Zombies, Man, They Really Creep Me Out


There's not really any question that zombie movies reflect left-leaning politics. Still, this article by the The American Prospect's Paul Waldman leaves something to be desired:

But most important, what ensures survival in a zombie story are the progressive ideals of common cause and collective action. A small group of people from varying backgrounds are thrust together and find that they can transcend their differences of age, race, and gender (the typical band of survivors is a veritable United Nations of cultural diversity). They come to understand that if they're going to get out of this with their brains kept securely housed in their skulls and not travelling down some zombie's gullet, they've got to act as though they're all in it together. Surviving the tide of zombies requires community and mutual responsibility. What could be more progressive than that?

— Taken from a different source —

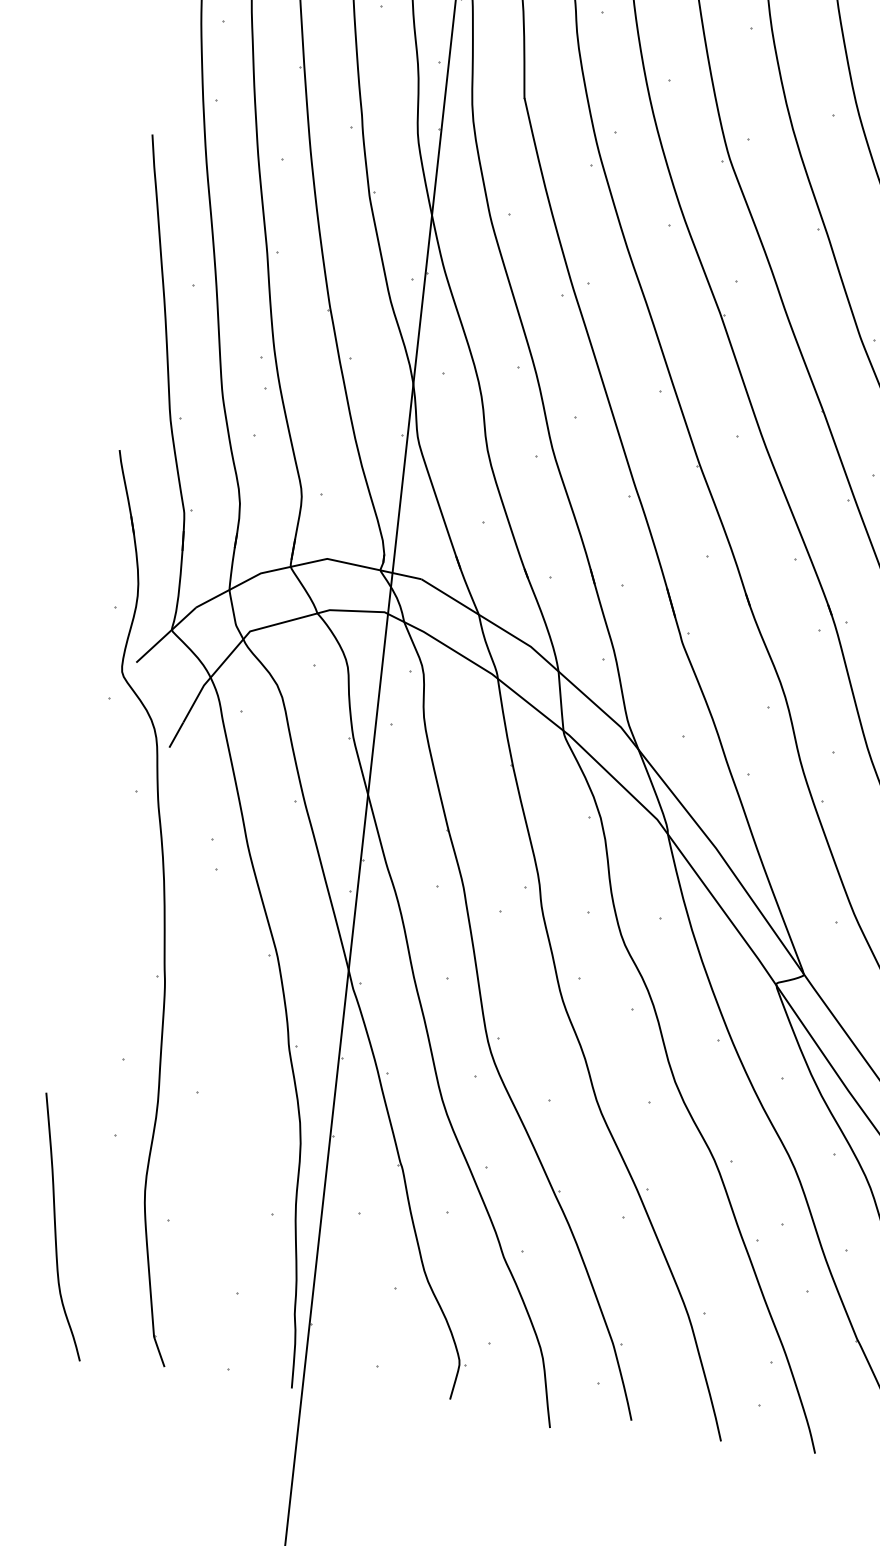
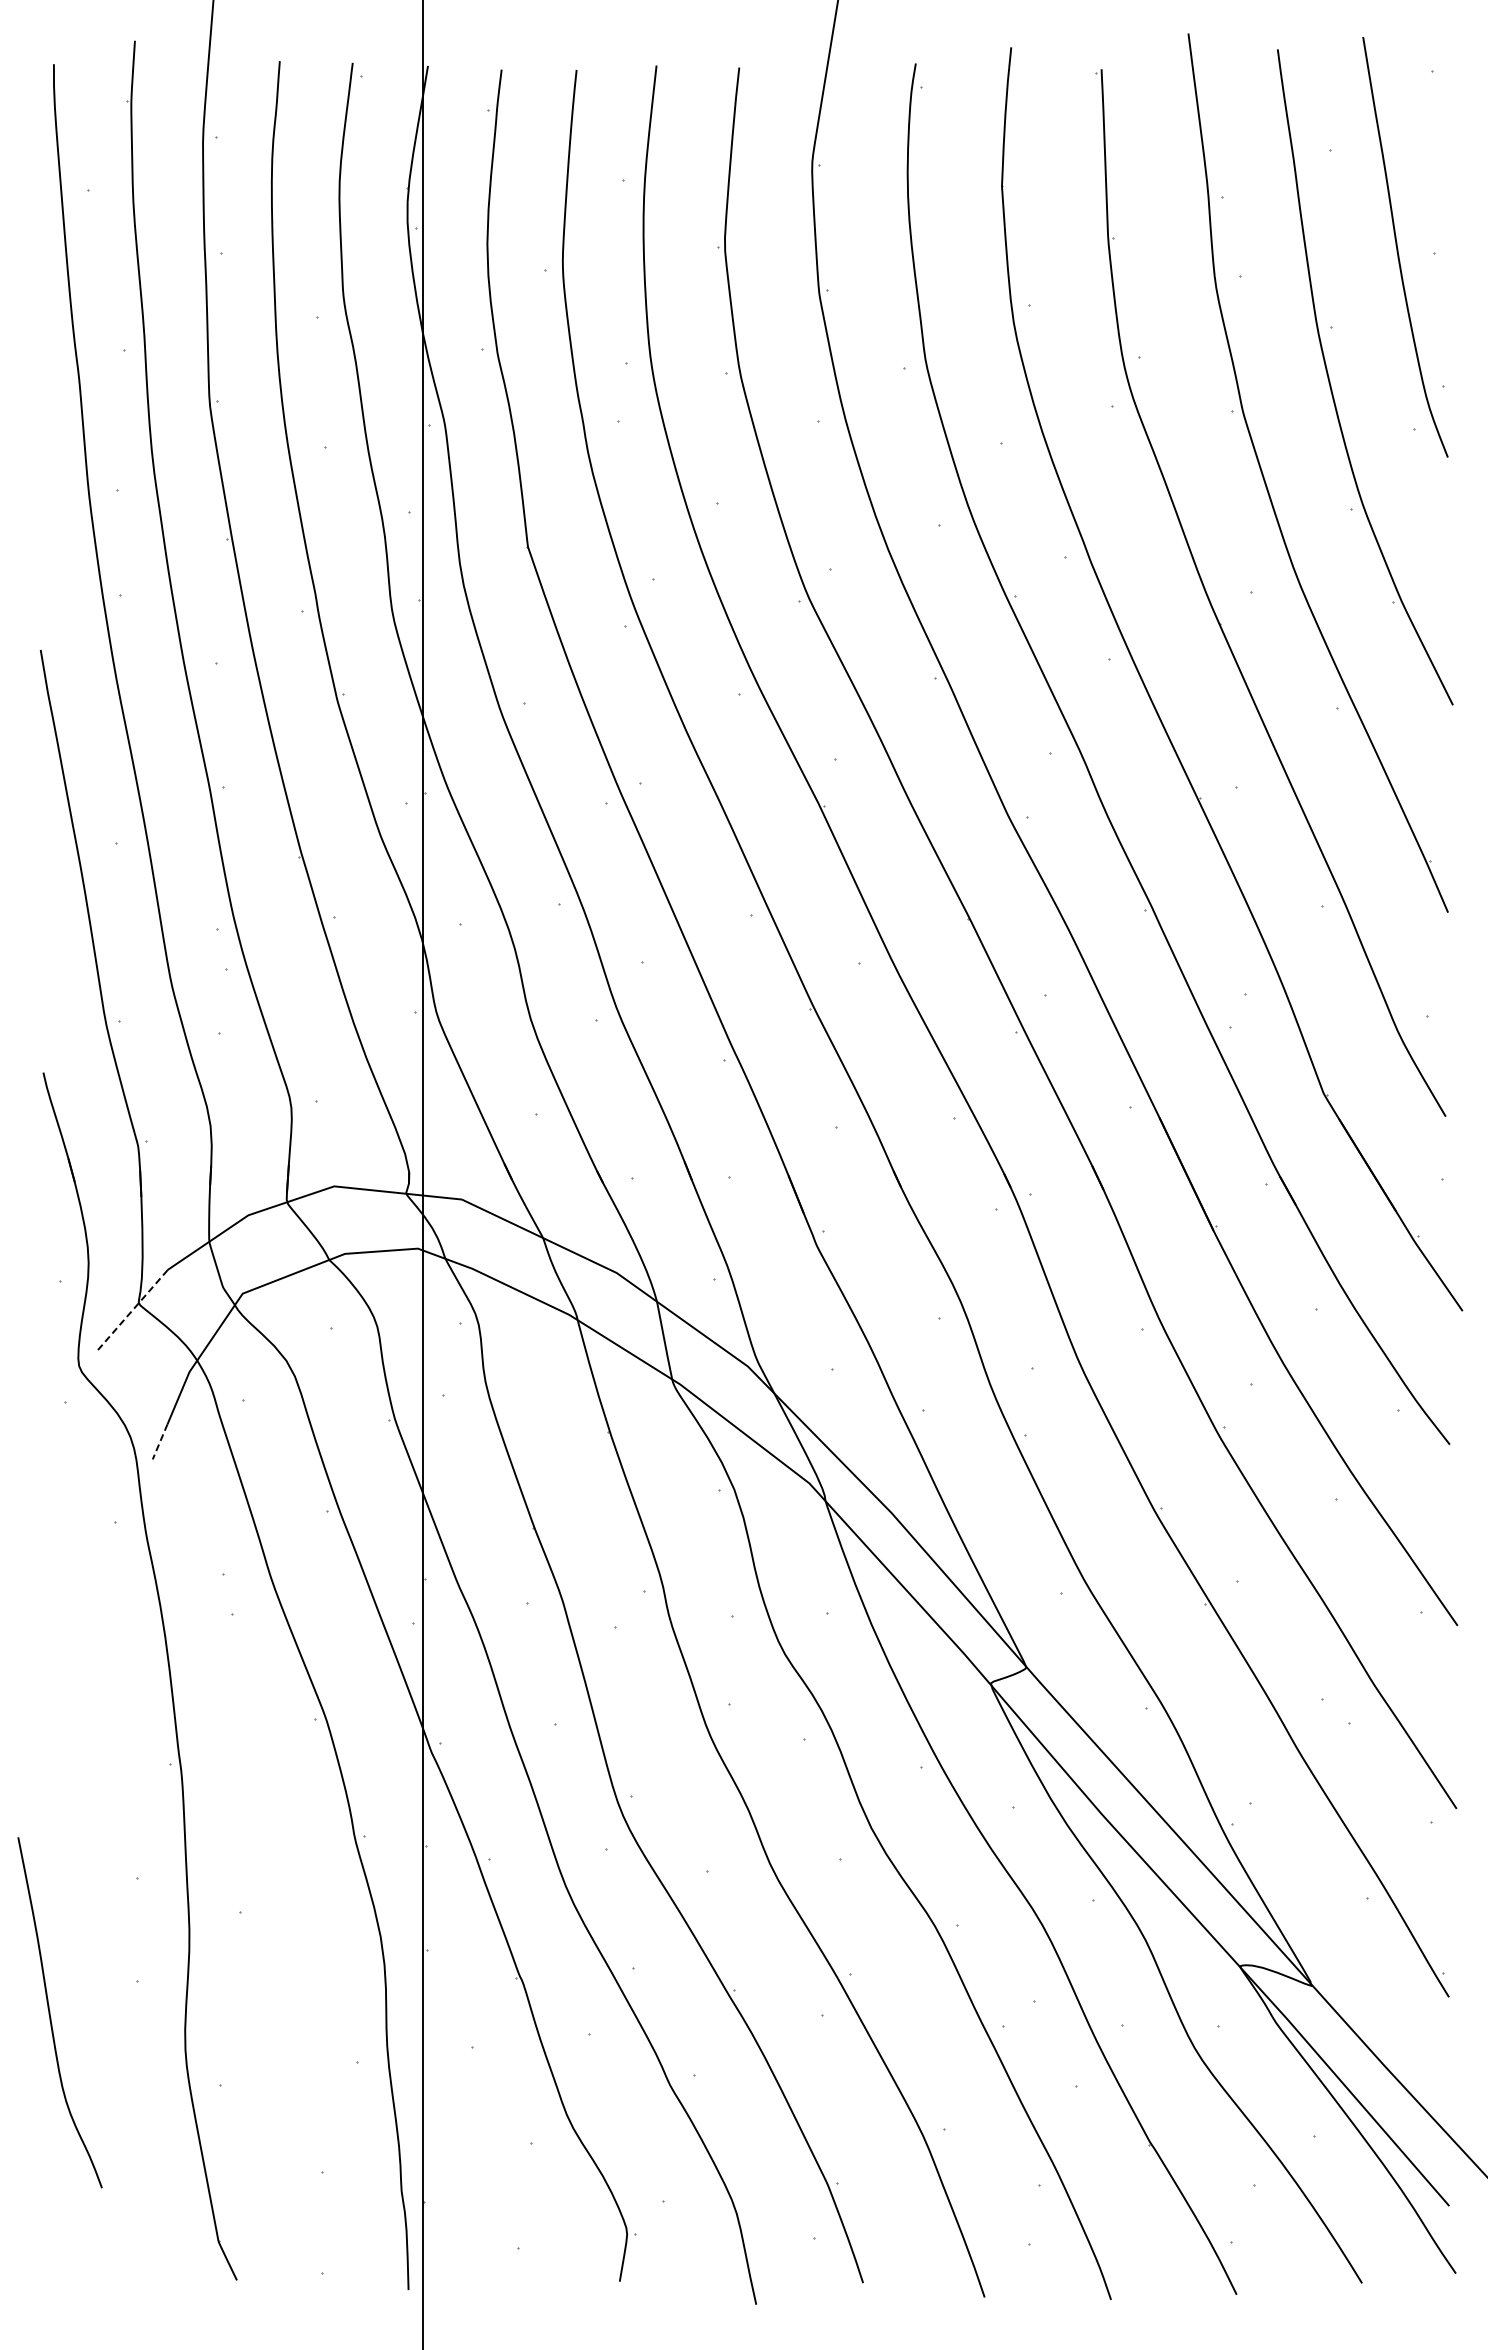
line: (165, 635) -> (131, 1311), solid -> dashed
line: (175, 735) -> (159, 1442), solid -> dashed
curve: (55, 1226) -> (50, 2012), moved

But the survivors rarely act as if they're "all in it together," as George Romero's movies make abundantly clear. The humans always turn on each other. By Land of the Dead, Romero was basically rooting for the zombies.

For a far more sophisticated and convincing take on the mostly left-wing politics of zombie cinema, look no further than Tim Cavanaugh's Reason classic "We the Living Dead":

From Night of the Living Dead to Homecoming (in which dead Iraq war veterans return from the grave to vote against the war), the zombie movie has been among the most consistently political forms in American popular culture. The politics tend to lean left, but zombie entertainment approaches a level of discontent more elemental than mere anti-capitalism or shopping mall burlesque. Apocalyptic and piously disdainful of the carnal realities of human life, zombie cinema is a shocking, uproarious meditation on the nature of death—on what, if anything, we owe to the dead.